**** INFORMATION SHOWN ****

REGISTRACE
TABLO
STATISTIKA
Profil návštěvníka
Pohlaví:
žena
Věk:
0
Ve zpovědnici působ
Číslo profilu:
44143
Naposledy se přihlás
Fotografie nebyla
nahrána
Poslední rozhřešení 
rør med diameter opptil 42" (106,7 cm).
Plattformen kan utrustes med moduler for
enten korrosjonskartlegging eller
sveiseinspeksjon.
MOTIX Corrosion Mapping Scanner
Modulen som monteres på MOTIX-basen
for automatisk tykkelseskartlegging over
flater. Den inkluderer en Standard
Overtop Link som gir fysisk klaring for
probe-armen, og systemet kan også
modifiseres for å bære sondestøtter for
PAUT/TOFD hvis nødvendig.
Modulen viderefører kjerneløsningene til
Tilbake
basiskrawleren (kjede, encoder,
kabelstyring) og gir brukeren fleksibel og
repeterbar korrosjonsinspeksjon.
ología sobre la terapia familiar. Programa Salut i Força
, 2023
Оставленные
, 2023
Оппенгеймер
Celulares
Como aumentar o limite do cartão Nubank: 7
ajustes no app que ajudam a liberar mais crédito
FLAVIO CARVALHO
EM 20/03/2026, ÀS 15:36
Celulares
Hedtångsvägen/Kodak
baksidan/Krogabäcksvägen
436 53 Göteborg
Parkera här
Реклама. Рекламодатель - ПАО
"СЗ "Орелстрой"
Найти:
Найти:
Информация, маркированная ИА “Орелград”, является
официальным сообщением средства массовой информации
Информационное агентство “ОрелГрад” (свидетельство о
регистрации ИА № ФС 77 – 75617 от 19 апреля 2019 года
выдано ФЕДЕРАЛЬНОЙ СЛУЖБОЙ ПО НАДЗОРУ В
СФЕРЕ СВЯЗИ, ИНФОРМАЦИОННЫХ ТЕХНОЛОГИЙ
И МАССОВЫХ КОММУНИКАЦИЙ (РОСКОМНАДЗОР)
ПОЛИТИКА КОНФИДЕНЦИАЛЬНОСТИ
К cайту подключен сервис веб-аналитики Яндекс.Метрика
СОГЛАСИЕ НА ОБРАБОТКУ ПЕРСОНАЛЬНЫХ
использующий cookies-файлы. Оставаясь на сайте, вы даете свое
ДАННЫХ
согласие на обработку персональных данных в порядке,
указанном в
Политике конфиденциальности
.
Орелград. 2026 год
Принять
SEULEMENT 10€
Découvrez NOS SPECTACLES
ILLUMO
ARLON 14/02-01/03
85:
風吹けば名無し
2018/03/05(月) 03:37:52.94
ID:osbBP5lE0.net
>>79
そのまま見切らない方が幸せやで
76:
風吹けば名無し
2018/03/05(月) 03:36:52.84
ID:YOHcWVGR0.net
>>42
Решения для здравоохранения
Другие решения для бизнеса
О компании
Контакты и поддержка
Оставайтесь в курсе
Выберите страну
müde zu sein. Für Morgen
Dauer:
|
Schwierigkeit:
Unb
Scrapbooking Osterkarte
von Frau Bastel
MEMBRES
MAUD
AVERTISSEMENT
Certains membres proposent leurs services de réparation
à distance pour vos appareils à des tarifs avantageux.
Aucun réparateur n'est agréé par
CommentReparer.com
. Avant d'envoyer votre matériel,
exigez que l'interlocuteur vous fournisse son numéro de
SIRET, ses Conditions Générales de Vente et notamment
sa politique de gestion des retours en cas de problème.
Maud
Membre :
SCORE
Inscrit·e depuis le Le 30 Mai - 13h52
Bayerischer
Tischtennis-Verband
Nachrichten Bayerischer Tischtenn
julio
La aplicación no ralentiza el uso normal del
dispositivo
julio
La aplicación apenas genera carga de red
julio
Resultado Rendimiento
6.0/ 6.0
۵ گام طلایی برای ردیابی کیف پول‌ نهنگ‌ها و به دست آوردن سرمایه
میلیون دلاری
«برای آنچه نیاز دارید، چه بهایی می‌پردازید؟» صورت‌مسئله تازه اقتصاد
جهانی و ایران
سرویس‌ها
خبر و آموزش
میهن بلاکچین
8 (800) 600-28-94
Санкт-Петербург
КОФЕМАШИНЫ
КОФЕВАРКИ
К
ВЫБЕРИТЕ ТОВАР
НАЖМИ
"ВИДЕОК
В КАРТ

****

PROBLEM DETAILS: Copy every line of the records that contains the string "MOTIX", treating uppercase and lowercase letters as different.

EXERCISE ANSWER:
MOTIX Corrosion Mapping Scanner
Modulen som monteres på MOTIX-basen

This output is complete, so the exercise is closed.